## Problem:
Pull every row below out and write it again word for word, changing nothing.
-------------------------
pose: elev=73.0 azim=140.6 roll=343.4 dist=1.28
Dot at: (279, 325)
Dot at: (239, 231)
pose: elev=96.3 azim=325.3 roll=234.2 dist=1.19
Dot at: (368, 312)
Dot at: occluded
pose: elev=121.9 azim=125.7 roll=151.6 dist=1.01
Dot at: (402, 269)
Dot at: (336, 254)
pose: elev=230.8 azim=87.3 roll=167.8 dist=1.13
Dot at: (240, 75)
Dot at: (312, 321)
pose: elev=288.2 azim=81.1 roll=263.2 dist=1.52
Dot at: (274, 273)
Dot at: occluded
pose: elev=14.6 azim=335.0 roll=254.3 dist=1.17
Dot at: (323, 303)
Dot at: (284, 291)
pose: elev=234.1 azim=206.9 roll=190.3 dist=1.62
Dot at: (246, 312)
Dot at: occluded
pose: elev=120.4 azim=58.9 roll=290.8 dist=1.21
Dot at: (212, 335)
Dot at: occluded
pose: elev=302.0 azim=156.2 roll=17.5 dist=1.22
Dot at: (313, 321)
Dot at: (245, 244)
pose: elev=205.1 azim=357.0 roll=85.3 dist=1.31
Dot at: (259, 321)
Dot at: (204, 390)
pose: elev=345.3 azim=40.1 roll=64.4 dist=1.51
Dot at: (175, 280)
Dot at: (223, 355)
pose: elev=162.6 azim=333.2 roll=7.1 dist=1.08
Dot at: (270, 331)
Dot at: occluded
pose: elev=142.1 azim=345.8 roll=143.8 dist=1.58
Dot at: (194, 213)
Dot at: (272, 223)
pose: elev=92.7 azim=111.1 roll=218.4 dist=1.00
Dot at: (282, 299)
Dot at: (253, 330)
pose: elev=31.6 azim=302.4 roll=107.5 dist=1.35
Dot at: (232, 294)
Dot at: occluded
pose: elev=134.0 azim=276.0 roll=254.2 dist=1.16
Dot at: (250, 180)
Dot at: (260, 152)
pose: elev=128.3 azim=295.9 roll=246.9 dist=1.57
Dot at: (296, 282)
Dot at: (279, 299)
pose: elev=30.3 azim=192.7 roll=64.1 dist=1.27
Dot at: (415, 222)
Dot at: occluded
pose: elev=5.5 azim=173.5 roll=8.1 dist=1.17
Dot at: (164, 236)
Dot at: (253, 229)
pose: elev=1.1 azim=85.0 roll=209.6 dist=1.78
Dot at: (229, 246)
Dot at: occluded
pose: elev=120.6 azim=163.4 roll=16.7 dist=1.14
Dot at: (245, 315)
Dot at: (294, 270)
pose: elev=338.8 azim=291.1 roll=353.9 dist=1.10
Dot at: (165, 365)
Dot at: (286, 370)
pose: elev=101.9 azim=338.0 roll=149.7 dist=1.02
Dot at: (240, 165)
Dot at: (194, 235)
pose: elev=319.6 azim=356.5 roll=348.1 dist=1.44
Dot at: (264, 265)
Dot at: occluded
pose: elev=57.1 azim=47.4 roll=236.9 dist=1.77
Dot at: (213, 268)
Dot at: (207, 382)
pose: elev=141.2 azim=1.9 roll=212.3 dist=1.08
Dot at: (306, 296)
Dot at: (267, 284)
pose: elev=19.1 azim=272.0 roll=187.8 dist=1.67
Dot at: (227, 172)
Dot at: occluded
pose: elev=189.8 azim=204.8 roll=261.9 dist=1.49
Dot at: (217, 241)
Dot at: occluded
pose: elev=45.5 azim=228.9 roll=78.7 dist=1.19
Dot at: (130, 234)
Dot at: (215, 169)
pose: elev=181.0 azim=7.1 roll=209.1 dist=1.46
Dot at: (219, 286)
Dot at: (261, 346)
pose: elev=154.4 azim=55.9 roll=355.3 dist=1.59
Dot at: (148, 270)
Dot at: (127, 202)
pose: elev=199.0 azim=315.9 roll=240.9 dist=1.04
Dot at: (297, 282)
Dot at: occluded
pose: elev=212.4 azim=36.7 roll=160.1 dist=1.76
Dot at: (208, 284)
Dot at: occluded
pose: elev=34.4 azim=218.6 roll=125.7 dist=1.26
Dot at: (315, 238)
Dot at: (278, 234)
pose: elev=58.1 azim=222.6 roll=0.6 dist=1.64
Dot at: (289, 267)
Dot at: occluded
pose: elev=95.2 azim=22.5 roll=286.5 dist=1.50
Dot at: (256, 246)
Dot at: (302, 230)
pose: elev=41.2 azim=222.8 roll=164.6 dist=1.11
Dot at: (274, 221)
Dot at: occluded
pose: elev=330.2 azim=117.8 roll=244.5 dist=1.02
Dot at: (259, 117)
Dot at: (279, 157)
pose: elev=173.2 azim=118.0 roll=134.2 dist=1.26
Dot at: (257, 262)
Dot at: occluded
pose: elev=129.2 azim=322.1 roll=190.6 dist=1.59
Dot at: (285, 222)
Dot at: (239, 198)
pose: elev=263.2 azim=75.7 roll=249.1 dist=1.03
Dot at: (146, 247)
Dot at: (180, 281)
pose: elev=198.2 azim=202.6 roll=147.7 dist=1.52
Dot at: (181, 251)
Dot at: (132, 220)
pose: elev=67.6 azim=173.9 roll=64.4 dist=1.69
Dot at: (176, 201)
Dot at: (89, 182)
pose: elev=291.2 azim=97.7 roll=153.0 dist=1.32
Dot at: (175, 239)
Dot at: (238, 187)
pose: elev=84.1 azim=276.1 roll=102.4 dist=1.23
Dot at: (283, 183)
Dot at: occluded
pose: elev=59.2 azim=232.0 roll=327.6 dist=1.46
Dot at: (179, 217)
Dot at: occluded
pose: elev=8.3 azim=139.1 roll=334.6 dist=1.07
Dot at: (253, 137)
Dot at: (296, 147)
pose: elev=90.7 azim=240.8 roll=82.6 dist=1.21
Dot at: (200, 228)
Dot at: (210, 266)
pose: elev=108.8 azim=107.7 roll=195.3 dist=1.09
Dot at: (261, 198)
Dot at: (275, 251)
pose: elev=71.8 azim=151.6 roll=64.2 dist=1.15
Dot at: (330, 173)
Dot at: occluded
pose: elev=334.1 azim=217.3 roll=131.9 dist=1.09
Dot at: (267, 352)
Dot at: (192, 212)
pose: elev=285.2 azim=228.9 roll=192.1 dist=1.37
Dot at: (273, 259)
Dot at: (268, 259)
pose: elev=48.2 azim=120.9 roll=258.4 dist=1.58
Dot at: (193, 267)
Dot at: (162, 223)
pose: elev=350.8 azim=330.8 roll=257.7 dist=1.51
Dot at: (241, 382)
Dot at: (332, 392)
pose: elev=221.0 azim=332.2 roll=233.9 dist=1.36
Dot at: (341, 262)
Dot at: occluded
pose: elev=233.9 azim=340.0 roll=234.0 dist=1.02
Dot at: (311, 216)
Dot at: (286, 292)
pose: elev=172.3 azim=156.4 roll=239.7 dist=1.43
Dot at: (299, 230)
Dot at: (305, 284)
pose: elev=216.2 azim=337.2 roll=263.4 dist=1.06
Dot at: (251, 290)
-------------------------
## Exercise solution:
pose: elev=73.0 azim=140.6 roll=343.4 dist=1.28
Dot at: (279, 325)
Dot at: (239, 231)
pose: elev=96.3 azim=325.3 roll=234.2 dist=1.19
Dot at: (368, 312)
Dot at: occluded
pose: elev=121.9 azim=125.7 roll=151.6 dist=1.01
Dot at: (402, 269)
Dot at: (336, 254)
pose: elev=230.8 azim=87.3 roll=167.8 dist=1.13
Dot at: (240, 75)
Dot at: (312, 321)
pose: elev=288.2 azim=81.1 roll=263.2 dist=1.52
Dot at: (274, 273)
Dot at: occluded
pose: elev=14.6 azim=335.0 roll=254.3 dist=1.17
Dot at: (323, 303)
Dot at: (284, 291)
pose: elev=234.1 azim=206.9 roll=190.3 dist=1.62
Dot at: (246, 312)
Dot at: occluded
pose: elev=120.4 azim=58.9 roll=290.8 dist=1.21
Dot at: (212, 335)
Dot at: occluded
pose: elev=302.0 azim=156.2 roll=17.5 dist=1.22
Dot at: (313, 321)
Dot at: (245, 244)
pose: elev=205.1 azim=357.0 roll=85.3 dist=1.31
Dot at: (259, 321)
Dot at: (204, 390)
pose: elev=345.3 azim=40.1 roll=64.4 dist=1.51
Dot at: (175, 280)
Dot at: (223, 355)
pose: elev=162.6 azim=333.2 roll=7.1 dist=1.08
Dot at: (270, 331)
Dot at: occluded
pose: elev=142.1 azim=345.8 roll=143.8 dist=1.58
Dot at: (194, 213)
Dot at: (272, 223)
pose: elev=92.7 azim=111.1 roll=218.4 dist=1.00
Dot at: (282, 299)
Dot at: (253, 330)
pose: elev=31.6 azim=302.4 roll=107.5 dist=1.35
Dot at: (232, 294)
Dot at: occluded
pose: elev=134.0 azim=276.0 roll=254.2 dist=1.16
Dot at: (250, 180)
Dot at: (260, 152)
pose: elev=128.3 azim=295.9 roll=246.9 dist=1.57
Dot at: (296, 282)
Dot at: (279, 299)
pose: elev=30.3 azim=192.7 roll=64.1 dist=1.27
Dot at: (415, 222)
Dot at: occluded
pose: elev=5.5 azim=173.5 roll=8.1 dist=1.17
Dot at: (164, 236)
Dot at: (253, 229)
pose: elev=1.1 azim=85.0 roll=209.6 dist=1.78
Dot at: (229, 246)
Dot at: occluded
pose: elev=120.6 azim=163.4 roll=16.7 dist=1.14
Dot at: (245, 315)
Dot at: (294, 270)
pose: elev=338.8 azim=291.1 roll=353.9 dist=1.10
Dot at: (165, 365)
Dot at: (286, 370)
pose: elev=101.9 azim=338.0 roll=149.7 dist=1.02
Dot at: (240, 165)
Dot at: (194, 235)
pose: elev=319.6 azim=356.5 roll=348.1 dist=1.44
Dot at: (264, 265)
Dot at: occluded
pose: elev=57.1 azim=47.4 roll=236.9 dist=1.77
Dot at: (213, 268)
Dot at: (207, 382)
pose: elev=141.2 azim=1.9 roll=212.3 dist=1.08
Dot at: (306, 296)
Dot at: (267, 284)
pose: elev=19.1 azim=272.0 roll=187.8 dist=1.67
Dot at: (227, 172)
Dot at: occluded
pose: elev=189.8 azim=204.8 roll=261.9 dist=1.49
Dot at: (217, 241)
Dot at: occluded
pose: elev=45.5 azim=228.9 roll=78.7 dist=1.19
Dot at: (130, 234)
Dot at: (215, 169)
pose: elev=181.0 azim=7.1 roll=209.1 dist=1.46
Dot at: (219, 286)
Dot at: (261, 346)
pose: elev=154.4 azim=55.9 roll=355.3 dist=1.59
Dot at: (148, 270)
Dot at: (127, 202)
pose: elev=199.0 azim=315.9 roll=240.9 dist=1.04
Dot at: (297, 282)
Dot at: occluded
pose: elev=212.4 azim=36.7 roll=160.1 dist=1.76
Dot at: (208, 284)
Dot at: occluded
pose: elev=34.4 azim=218.6 roll=125.7 dist=1.26
Dot at: (315, 238)
Dot at: (278, 234)
pose: elev=58.1 azim=222.6 roll=0.6 dist=1.64
Dot at: (289, 267)
Dot at: occluded
pose: elev=95.2 azim=22.5 roll=286.5 dist=1.50
Dot at: (256, 246)
Dot at: (302, 230)
pose: elev=41.2 azim=222.8 roll=164.6 dist=1.11
Dot at: (274, 221)
Dot at: occluded
pose: elev=330.2 azim=117.8 roll=244.5 dist=1.02
Dot at: (259, 117)
Dot at: (279, 157)
pose: elev=173.2 azim=118.0 roll=134.2 dist=1.26
Dot at: (257, 262)
Dot at: occluded
pose: elev=129.2 azim=322.1 roll=190.6 dist=1.59
Dot at: (285, 222)
Dot at: (239, 198)
pose: elev=263.2 azim=75.7 roll=249.1 dist=1.03
Dot at: (146, 247)
Dot at: (180, 281)
pose: elev=198.2 azim=202.6 roll=147.7 dist=1.52
Dot at: (181, 251)
Dot at: (132, 220)
pose: elev=67.6 azim=173.9 roll=64.4 dist=1.69
Dot at: (176, 201)
Dot at: (89, 182)
pose: elev=291.2 azim=97.7 roll=153.0 dist=1.32
Dot at: (175, 239)
Dot at: (238, 187)
pose: elev=84.1 azim=276.1 roll=102.4 dist=1.23
Dot at: (283, 183)
Dot at: occluded
pose: elev=59.2 azim=232.0 roll=327.6 dist=1.46
Dot at: (179, 217)
Dot at: occluded
pose: elev=8.3 azim=139.1 roll=334.6 dist=1.07
Dot at: (253, 137)
Dot at: (296, 147)
pose: elev=90.7 azim=240.8 roll=82.6 dist=1.21
Dot at: (200, 228)
Dot at: (210, 266)
pose: elev=108.8 azim=107.7 roll=195.3 dist=1.09
Dot at: (261, 198)
Dot at: (275, 251)
pose: elev=71.8 azim=151.6 roll=64.2 dist=1.15
Dot at: (330, 173)
Dot at: occluded
pose: elev=334.1 azim=217.3 roll=131.9 dist=1.09
Dot at: (267, 352)
Dot at: (192, 212)
pose: elev=285.2 azim=228.9 roll=192.1 dist=1.37
Dot at: (273, 259)
Dot at: (268, 259)
pose: elev=48.2 azim=120.9 roll=258.4 dist=1.58
Dot at: (193, 267)
Dot at: (162, 223)
pose: elev=350.8 azim=330.8 roll=257.7 dist=1.51
Dot at: (241, 382)
Dot at: (332, 392)
pose: elev=221.0 azim=332.2 roll=233.9 dist=1.36
Dot at: (341, 262)
Dot at: occluded
pose: elev=233.9 azim=340.0 roll=234.0 dist=1.02
Dot at: (311, 216)
Dot at: (286, 292)
pose: elev=172.3 azim=156.4 roll=239.7 dist=1.43
Dot at: (299, 230)
Dot at: (305, 284)
pose: elev=216.2 azim=337.2 roll=263.4 dist=1.06
Dot at: (251, 290)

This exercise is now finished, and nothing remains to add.